Joseph and the Amazing Technicolor Dreamcoat
Lyrics by Tim Rice, Music by Andrew Lloyd Webber
Nothing about this revival of the perennially popular Joseph is done by halves. The staging, the choreography and the performance of Sheridan Smith, who leads the two-hour-long evening from the front, are all big—to the point of excess.
This must all seem remarkable to a pair of gentlemen who enjoyed the first night experience over 50 years ago after, as schoolboys, they conceived the show that kickstarted their careers, as result of which one has become a Knight and the other a Lord.
Director Lawrence Connor has deliberately created a production that is big and brash, never afraid to use loud colours, bright lights and loud music that now often has a disco edge.
At the centre of almost all of the action is Sheridan Smith in the role of the Narrator.
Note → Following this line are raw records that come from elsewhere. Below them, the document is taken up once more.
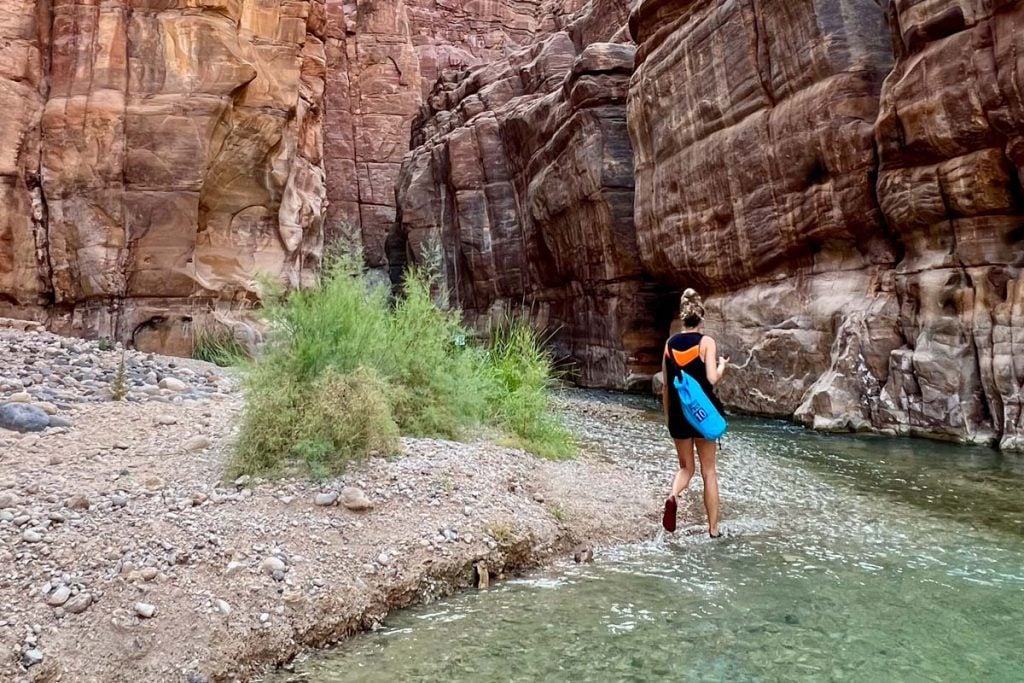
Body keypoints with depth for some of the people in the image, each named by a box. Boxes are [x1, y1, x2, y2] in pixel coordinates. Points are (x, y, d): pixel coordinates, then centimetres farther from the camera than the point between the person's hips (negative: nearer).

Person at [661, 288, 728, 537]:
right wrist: (723, 364, 4)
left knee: (685, 468, 17)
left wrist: (667, 416, 16)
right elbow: (712, 378, -17)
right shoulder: (706, 342, -7)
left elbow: (665, 386, 7)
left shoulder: (670, 343, 4)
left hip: (678, 413, 3)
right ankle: (713, 528, 14)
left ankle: (672, 496, -15)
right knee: (708, 471, 10)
The triple threat may now be heavily tattooed but she still oozes charm, taking every opportunity to engage the audience with the kind of nudges and winks that might have been more familiar in music hall days.
She also keeps the story moving along, popping up in numerous roles but never forgetting her audience.
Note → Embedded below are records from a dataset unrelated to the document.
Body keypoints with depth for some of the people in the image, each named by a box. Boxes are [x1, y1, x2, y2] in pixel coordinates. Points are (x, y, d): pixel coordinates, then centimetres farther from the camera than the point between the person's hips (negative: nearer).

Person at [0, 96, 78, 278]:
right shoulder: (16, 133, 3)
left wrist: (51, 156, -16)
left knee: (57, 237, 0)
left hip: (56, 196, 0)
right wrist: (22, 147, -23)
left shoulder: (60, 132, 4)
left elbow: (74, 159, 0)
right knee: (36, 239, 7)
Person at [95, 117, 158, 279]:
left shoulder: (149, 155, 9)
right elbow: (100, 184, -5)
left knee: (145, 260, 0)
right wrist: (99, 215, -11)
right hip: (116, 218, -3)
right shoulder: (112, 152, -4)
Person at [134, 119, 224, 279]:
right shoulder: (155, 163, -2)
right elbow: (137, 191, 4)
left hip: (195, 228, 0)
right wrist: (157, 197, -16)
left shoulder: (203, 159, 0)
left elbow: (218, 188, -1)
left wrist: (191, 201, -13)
The plot hardly needs retelling, thanks to its biblical roots and 50 years of stage exposure. The tale of a young man who loses everything at the hands of his 11 heavily bearded brothers, is imprisoned in a foreign country, becomes a trusted adviser and dream interpreter to “the King” and is eventually reunited with those who took away his wealth and power in the first place is ideal for a musical.
The nominal, eponymous star is Jac Yarrow, who probably can’t believe his luck having been plucked from drama school to front a show at the London Palladium before he has even enjoyed a graduation ceremony.
From the moment that he launches into “Any Dream Will Do”, the young Welshman acquits himself capably as the priggish brother thrown to the metaphorical wolves, at one point bringing the house down with his strong singing. So strong indeed that, in keeping with everything else on opening night, the front row of the audience stood up as one, as if choreographed to get their fellows going.
While these two are the stars of the evening, former Joseph, Jason Donovan, enjoys his cameo as a pharaonic Elvis Presley, much to the delight of his legions of fans.
A large cast backs the leads with verve and unbounded energy. The superb choreography from Joann M Hunter is frequently spectacular, though not always in keeping with the show’s biblical roots. Indeed, some of the most memorable dance moments include a tap routine, a calypso, a cancan and even an Israeli barn dance.
Both the adults and an enthusiastic children’s chorus throw themselves wholeheartedly into every song and dance routine, clearly having a whale of a time.
In addition to the razzmatazz, there is a great deal of wit, particularly in some elements of Morgan Large’s design, most memorably a couple of bicycling camels. His costumes are also spectacular, particularly a dazzling coat of many colours that looks as if it has been heavily influenced by video gaming culture.
Very little about this revival is subtle but that is unlikely to worry fans, most of whom will have loved the songs from childhood and relish the spectacle and the performances in an over-the-top evening that seems well-designed for the London Palladium.